Antarktika kıtasının yaklaşık yüzde 98’ini kaplayan buz tabakası, binlerce yıldır anakaranın gerçek topografyasını gözlerden saklıyor. Ancak, görüntüleme teknolojilerindeki devrim niteliğindeki gelişmeler sayesinde bilim insanları artık bu devasa donmuş kabuğun altında nelerin gizlendiğini, kıtanın çıplak toprağının aslında nasıl göründüğünü yüksek çözünürlükle haritalandırabiliyor. Bu çalışmalar, özellikle iklim krizi bağlamında buzulların geleceği ve deniz seviyelerindeki yükselişin hesaplanması açısından hayati önem taşıyor.

NASA ve İngiliz Antarktika Araştırması (BAS) işbirliğiyle 2013 yılında oluşturulan Bedmap2 projesi, bu keşfin temelini oluşturuyor. Proje, uydulardan, uçaklardan ve yüzey tabanlı araştırmalardan toplanan yüzey yüksekliği, buz kalınlığı ve ana kaya topografyası gibi devasa miktarda veriyi bir araya getirdi.

Elde edilen haritalar, buz tabakasının altındaki çıplak toprağın şaşırtıcı derecede karmaşık ve engebeli bir arazi olduğunu gösteriyor. Bu saklı dünyada dağ sıraları, derin vadiler ve engebeli coğrafyalar mevcut.

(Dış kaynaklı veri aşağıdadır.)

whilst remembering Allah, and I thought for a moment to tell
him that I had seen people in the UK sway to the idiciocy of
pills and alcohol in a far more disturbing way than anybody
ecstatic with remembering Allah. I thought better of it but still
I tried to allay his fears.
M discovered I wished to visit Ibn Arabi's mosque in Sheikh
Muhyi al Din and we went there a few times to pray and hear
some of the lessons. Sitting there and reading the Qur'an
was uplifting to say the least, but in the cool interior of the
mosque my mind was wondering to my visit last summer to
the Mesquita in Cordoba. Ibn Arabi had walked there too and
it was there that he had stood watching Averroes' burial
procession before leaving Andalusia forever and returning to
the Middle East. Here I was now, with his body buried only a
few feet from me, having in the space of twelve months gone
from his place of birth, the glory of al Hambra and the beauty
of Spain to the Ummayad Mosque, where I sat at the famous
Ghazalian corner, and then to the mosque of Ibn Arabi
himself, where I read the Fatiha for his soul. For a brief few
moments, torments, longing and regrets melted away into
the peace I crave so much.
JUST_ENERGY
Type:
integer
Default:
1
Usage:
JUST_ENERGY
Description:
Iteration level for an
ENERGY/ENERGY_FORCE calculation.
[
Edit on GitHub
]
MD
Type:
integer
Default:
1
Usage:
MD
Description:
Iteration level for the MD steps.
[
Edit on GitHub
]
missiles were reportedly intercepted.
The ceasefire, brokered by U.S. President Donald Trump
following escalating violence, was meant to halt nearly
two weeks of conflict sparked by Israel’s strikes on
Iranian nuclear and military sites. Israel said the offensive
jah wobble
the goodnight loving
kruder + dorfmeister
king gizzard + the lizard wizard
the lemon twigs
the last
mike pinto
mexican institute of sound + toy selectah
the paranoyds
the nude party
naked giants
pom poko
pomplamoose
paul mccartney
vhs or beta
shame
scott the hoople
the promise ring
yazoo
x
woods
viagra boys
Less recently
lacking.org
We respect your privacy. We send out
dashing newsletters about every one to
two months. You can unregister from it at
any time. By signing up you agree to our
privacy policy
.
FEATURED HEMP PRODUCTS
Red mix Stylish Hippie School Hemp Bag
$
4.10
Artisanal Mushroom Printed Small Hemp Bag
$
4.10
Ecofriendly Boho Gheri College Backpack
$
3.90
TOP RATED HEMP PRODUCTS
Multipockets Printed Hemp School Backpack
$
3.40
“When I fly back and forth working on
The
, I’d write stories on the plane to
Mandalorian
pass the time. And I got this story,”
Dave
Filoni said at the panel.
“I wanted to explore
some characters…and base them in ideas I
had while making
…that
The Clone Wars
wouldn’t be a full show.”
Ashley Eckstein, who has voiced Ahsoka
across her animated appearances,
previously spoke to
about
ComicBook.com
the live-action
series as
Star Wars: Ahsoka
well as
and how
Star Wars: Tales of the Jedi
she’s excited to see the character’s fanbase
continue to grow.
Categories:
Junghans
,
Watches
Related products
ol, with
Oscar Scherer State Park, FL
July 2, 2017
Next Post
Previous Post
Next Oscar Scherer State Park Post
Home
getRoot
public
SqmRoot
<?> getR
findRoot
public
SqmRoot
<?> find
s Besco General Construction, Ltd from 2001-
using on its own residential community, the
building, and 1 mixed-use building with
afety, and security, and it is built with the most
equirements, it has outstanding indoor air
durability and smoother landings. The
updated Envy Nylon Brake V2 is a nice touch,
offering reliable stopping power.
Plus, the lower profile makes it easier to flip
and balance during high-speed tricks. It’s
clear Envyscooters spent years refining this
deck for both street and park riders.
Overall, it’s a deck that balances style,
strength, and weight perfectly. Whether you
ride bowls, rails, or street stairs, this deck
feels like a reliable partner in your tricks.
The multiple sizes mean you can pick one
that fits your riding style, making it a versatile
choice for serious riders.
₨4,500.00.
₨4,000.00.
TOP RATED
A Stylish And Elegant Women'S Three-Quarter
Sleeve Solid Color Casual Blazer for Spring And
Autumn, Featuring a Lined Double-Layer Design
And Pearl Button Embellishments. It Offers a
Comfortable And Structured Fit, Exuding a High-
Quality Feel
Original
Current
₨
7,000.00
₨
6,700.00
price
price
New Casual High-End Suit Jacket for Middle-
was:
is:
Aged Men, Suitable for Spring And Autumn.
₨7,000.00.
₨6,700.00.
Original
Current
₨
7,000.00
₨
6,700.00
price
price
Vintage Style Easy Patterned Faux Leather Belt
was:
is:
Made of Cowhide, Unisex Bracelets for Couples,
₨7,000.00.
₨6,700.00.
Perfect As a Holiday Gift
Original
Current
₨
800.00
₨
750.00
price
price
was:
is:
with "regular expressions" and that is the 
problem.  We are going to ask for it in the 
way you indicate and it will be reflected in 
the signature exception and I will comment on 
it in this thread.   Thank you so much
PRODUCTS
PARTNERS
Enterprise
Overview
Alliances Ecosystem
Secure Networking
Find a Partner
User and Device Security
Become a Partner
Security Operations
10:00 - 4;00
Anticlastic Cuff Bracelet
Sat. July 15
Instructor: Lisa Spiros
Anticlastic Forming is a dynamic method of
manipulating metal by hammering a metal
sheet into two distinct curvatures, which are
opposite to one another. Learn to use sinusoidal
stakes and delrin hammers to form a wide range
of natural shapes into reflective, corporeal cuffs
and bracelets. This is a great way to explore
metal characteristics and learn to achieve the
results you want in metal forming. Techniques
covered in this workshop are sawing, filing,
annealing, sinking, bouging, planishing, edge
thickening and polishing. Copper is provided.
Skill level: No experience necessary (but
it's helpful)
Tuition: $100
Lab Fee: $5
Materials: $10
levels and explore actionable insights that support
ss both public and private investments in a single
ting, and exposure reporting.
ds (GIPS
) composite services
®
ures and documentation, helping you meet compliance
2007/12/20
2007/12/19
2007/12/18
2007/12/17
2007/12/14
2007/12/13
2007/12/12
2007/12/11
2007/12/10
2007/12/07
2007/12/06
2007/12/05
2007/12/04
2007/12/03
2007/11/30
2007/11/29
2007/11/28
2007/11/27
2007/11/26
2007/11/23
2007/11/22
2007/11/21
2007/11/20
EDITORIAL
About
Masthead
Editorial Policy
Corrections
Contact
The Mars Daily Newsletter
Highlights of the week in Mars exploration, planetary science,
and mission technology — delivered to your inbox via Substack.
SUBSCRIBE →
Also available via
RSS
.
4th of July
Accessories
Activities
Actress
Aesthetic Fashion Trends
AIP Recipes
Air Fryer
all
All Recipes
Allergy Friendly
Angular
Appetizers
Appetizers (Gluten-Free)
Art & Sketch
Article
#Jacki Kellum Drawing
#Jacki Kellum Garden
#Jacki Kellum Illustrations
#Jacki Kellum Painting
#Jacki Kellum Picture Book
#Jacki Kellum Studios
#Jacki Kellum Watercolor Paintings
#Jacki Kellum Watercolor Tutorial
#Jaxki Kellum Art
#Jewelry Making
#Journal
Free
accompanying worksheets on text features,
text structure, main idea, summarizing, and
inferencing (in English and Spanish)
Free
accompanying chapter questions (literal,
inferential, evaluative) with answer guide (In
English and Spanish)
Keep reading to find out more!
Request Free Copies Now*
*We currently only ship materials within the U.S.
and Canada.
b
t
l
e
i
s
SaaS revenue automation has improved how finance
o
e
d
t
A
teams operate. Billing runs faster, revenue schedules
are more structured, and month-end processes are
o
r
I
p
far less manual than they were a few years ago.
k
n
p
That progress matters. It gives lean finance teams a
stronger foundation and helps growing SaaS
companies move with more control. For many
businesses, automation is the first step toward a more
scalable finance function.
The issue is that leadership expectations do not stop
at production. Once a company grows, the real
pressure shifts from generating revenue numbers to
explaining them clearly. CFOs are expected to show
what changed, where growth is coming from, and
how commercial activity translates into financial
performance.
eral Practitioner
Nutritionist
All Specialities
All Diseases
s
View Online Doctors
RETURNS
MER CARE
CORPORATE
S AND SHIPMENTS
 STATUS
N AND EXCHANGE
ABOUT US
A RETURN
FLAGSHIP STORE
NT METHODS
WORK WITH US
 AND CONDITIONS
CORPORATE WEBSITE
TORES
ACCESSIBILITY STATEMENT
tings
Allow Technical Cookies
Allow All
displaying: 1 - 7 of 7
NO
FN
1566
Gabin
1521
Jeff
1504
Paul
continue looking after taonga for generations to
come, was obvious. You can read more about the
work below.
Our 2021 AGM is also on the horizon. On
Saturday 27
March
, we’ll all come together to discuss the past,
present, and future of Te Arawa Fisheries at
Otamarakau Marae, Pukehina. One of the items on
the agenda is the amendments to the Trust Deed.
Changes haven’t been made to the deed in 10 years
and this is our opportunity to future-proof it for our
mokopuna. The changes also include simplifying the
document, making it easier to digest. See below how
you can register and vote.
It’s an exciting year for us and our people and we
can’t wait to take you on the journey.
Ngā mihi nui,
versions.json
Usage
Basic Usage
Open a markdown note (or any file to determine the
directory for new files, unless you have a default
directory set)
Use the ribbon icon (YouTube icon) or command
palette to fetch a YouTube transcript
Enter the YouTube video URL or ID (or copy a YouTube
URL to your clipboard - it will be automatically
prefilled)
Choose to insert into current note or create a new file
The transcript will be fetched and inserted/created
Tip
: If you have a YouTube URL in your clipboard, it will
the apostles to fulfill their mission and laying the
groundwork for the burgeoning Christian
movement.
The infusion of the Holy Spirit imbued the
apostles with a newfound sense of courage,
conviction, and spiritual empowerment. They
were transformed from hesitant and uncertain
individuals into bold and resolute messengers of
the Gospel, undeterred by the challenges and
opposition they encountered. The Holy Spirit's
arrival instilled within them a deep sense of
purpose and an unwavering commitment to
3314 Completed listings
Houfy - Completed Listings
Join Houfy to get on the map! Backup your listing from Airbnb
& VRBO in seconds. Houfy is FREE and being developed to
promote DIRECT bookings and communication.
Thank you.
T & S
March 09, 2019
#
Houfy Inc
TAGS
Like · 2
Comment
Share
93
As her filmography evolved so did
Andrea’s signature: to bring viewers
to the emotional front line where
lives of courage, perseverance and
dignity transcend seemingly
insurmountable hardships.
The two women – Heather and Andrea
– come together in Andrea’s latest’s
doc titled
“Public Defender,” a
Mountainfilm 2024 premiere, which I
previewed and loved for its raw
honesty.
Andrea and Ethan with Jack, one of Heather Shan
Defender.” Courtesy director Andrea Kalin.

Hatta, Victoria Toprakları’ndaki Byrd Buzulu’nun altında yer alan yatağın bir kısmı, deniz seviyesinin 2.870 metre altına inerek, Dünya’nın kıtasal levhaları arasındaki en alçak nokta unvanını alıyor.

Britanya Antarktika Araştırması’ndan Peter Fretwell, 2013’teki açıklamasında bu keşfin önemini şu sözlerle anlatmıştı: “Daha önce elimizde topografyanın sadece bölgesel ve genel bir görünümü vardı. Ama bu yeni, çok daha yüksek çözünürlüklü harita, bize manzarayı bütün detaylarıyla gösteriyor; vadiler, oluklar ve derin boğazlarla parçalanmış dağlardan oluşan karmaşık bir manzarayı gözler önüne seriyor.

Kilit araç: Buz delici radar teknolojisi

Bu çarpıcı verilerin toplanmasında kullanılan en önemli araçlardan biri, Çok Kanallı Tutarlı Radar Derinlik Ölçeri olarak adlandırılan buz delici bir radar cihazıydı. Bu teknoloji, buzun kalınlığını ve buzul altındaki arazinin topografik yapısını büyük bir doğrulukla tespit etme yeteneğine sahip.

NASA Goddard Uzay Uçuş Merkezi’nden buz tabakası bilimci Sophie Nowicki, bu buzul altı dünyasının şeklinin neden bu kadar önemli olduğunu basit bir örnekle açıklıyor. Nowicki’ye göre, buz tabakaları kar birikimiyle büyüyor ve bir tabağa dökülen bal gibi kendi ağırlıklarıyla dışa doğru yayılıp inceliyor. Buzun nasıl akacağını ve eriyeceğini belirleyen en kritik faktör ise yatağın şekli. Nowicki, “Tabağınızı tutuş şeklinizi değiştirerek balın tabağınızda nasıl yayıldığını etkileyebilirsiniz, işte yatağın şekli de buz için aynı etkiye sahip” ifadelerini kullanıyor.

Korkutan hesaplama: Deniz seviyesi ve iklim projeksiyonları

Bedmap2 verileri, Antarktika’nın toplamda yaklaşık 27 milyon kilometreküp donmuş su barındırdığını ortaya koydu. Bu buz tabakasının tamamının erimesi durumunda, küresel deniz seviyelerinin şaşırtıcı bir şekilde 58 metre yükseleceği hesaplanıyor.

Her ne kadar mevcut iklim projeksiyonları tüm Antarktika buz tabakasının tamamen erimesini öngörmese de, buzulların çözülme hızı endişe verici düzeyde. Son tahminler, Antarktika ve Grönland’daki buz tabakalarının erimesi sonucunda dünya okyanuslarının her yıl yaklaşık 4 milimetre yükseldiğini gösteriyor. Araştırmacılar, bu oranın Birleşmiş Milletler Hükümetlerarası İklim Değişikliği Paneli’nin (IPCC) ortaya koyduğu “en kötü durum senaryosu” ile neredeyse birebir örtüştüğüne inanıyor.

Bilim insanları, buz kalınlığını ve Antarktika’nın altındaki bu kritik yapıyı daha iyi anlayarak daha doğru iklim modelleri geliştirmek amacıyla, bu devasa haritalama projesinin yeni nesli olan Bedmap3 üzerinde çalışmaya devam ediyor.